▸ What the task requires
Starting at the line that contains "Gameplay with keyboard;", write out each line exactly through the last one in the material below, and nothing more; omit all pictures.

▸ Material for the task
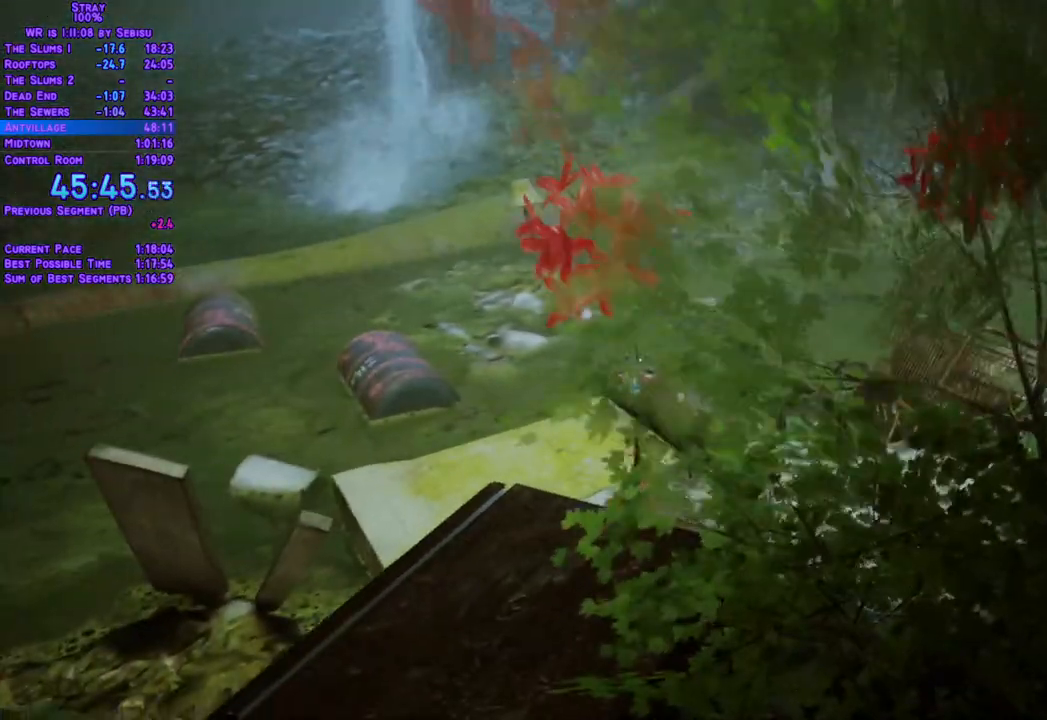
{"buttons": ["L2", "DPAD_UP", "DPAD_LEFT"], "left_stick": "center", "right_stick": "center"}
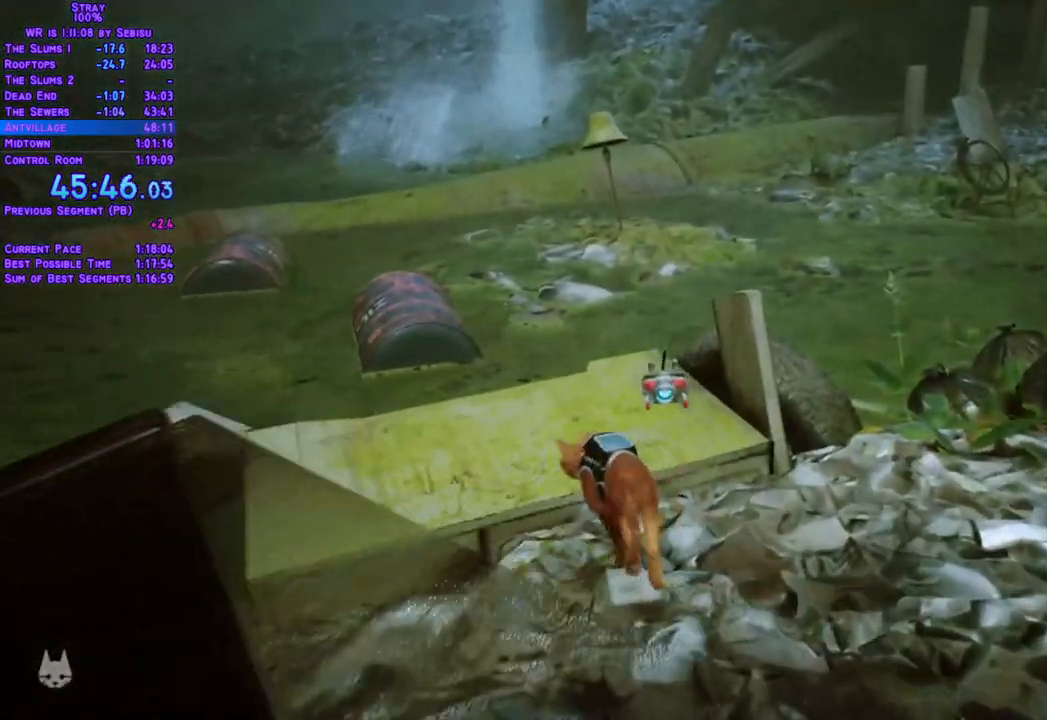
{"buttons": ["L2", "DPAD_UP", "DPAD_LEFT"], "left_stick": "center", "right_stick": "center", "events": [[17, "DPAD_LEFT", "up"], [84, "DPAD_LEFT", "down"]]}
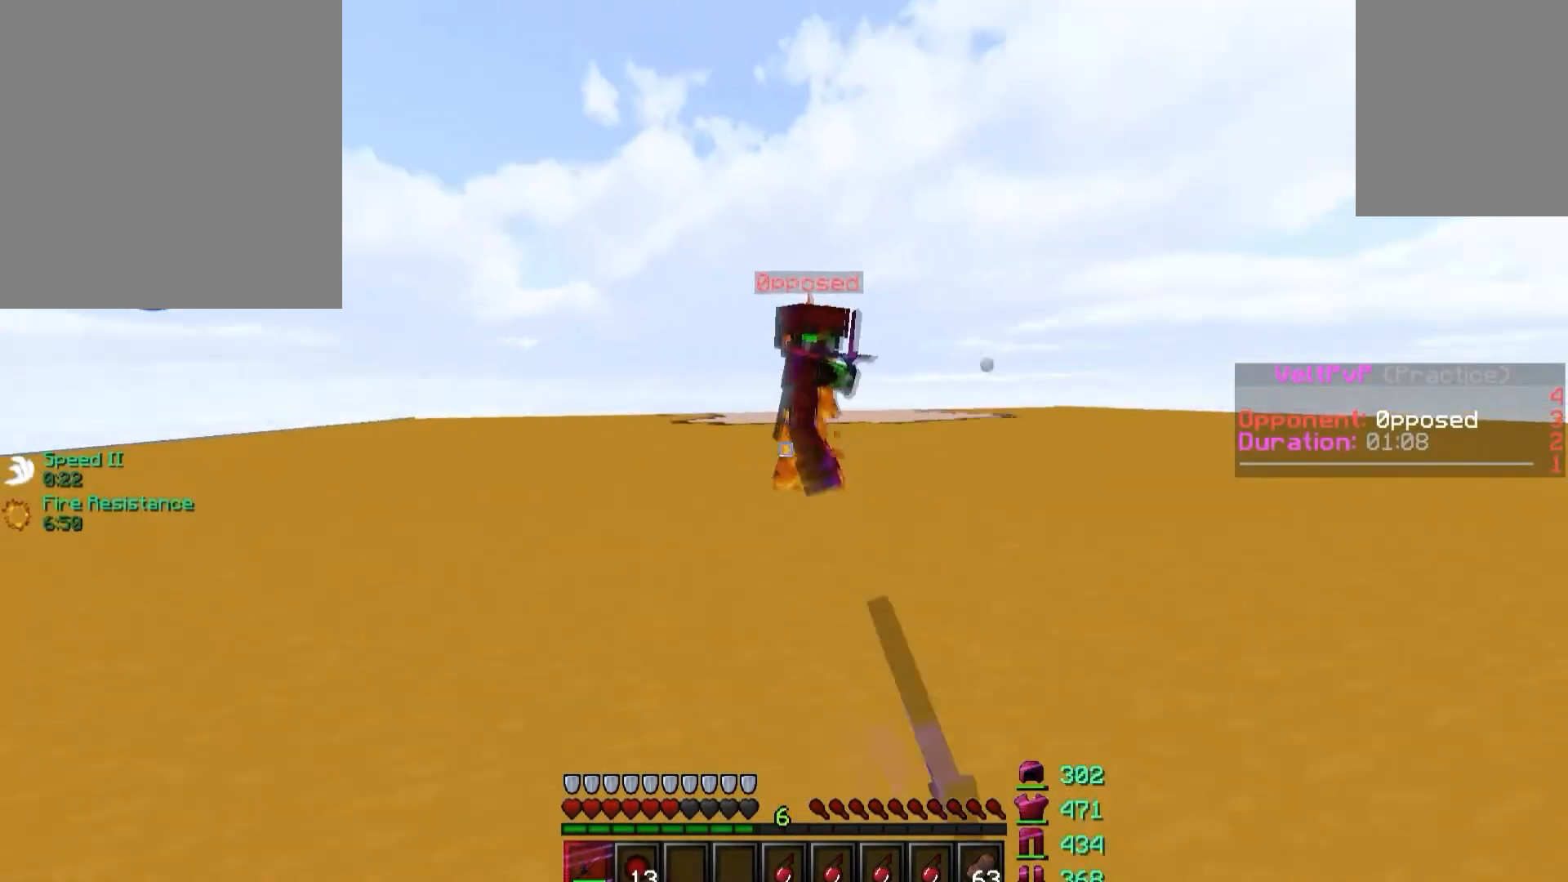
Gameplay with keyboard; each line is a JSON object with the keys held at the frame after it. "events" lists presses ("down") and releases ("up") of "a", "d", "s" and "w" between this image and that frame as [ms after this image, input, new state], when the widget could be followed in between. No other keys are recorded. Mouse input is not recorded.
{"keys": ["a", "d"], "events": [[150, "a", "up"], [150, "d", "down"], [450, "w", "up"], [483, "a", "down"]]}
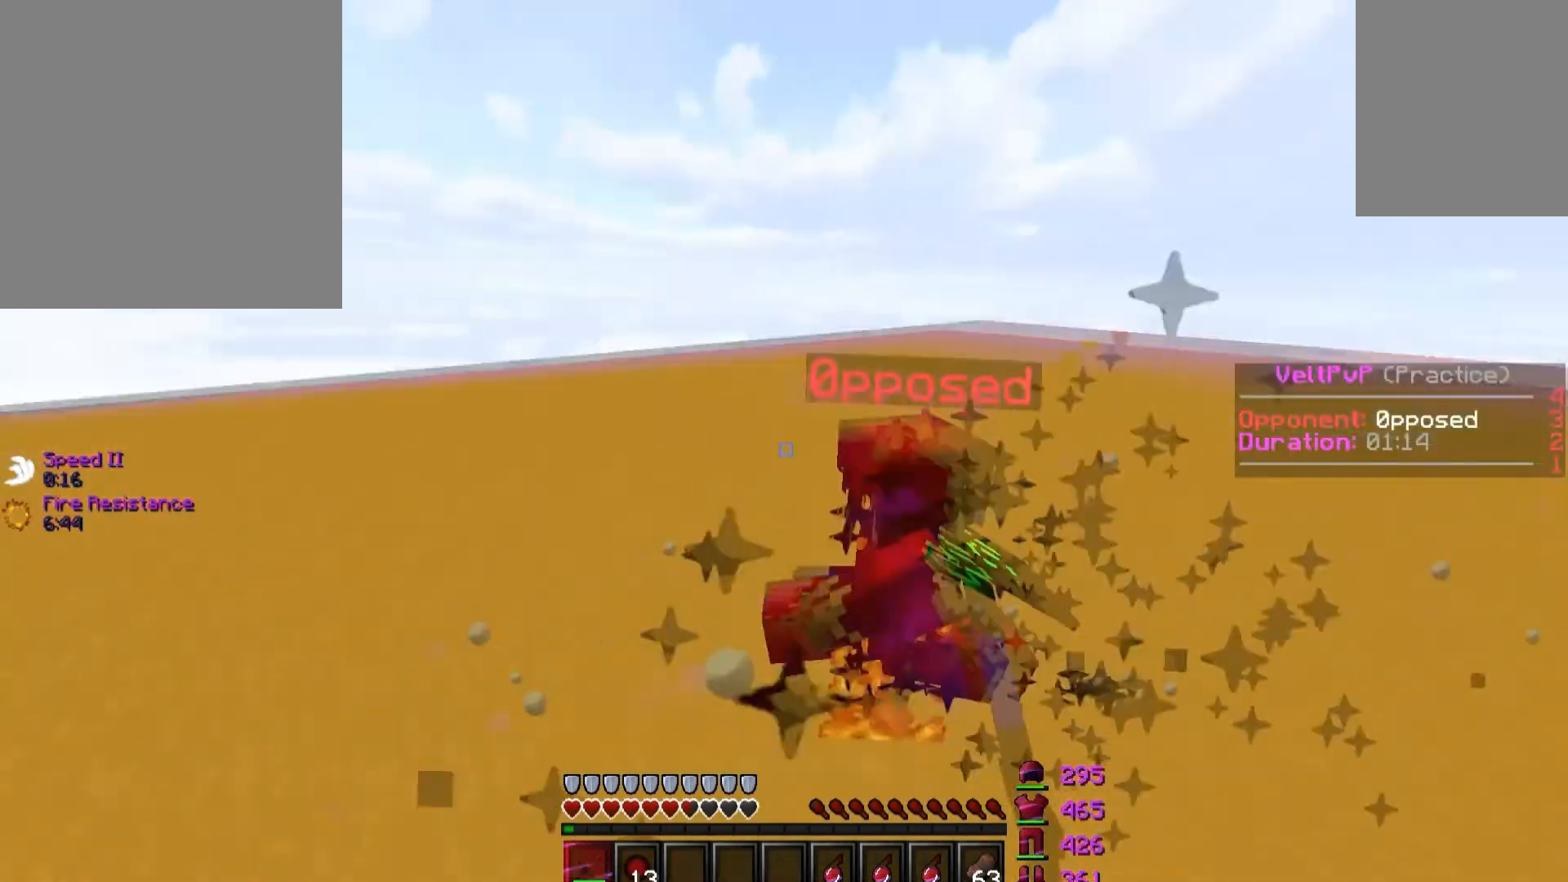
{"keys": ["a", "w"], "events": [[50, "d", "up"], [50, "w", "down"]]}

▸ Problem solution
Gameplay with keyboard; each line is a JSON object with the keys held at the frame after it. "events" lists presses ("down") and releases ("up") of "a", "d", "s" and "w" between this image and that frame as [ms after this image, input, new state], when the widget could be followed in between. No other keys are recorded. Mouse input is not recorded.
{"keys": ["a", "d"], "events": [[150, "a", "up"], [150, "d", "down"], [450, "w", "up"], [483, "a", "down"]]}
{"keys": ["a", "w"], "events": [[50, "d", "up"], [50, "w", "down"]]}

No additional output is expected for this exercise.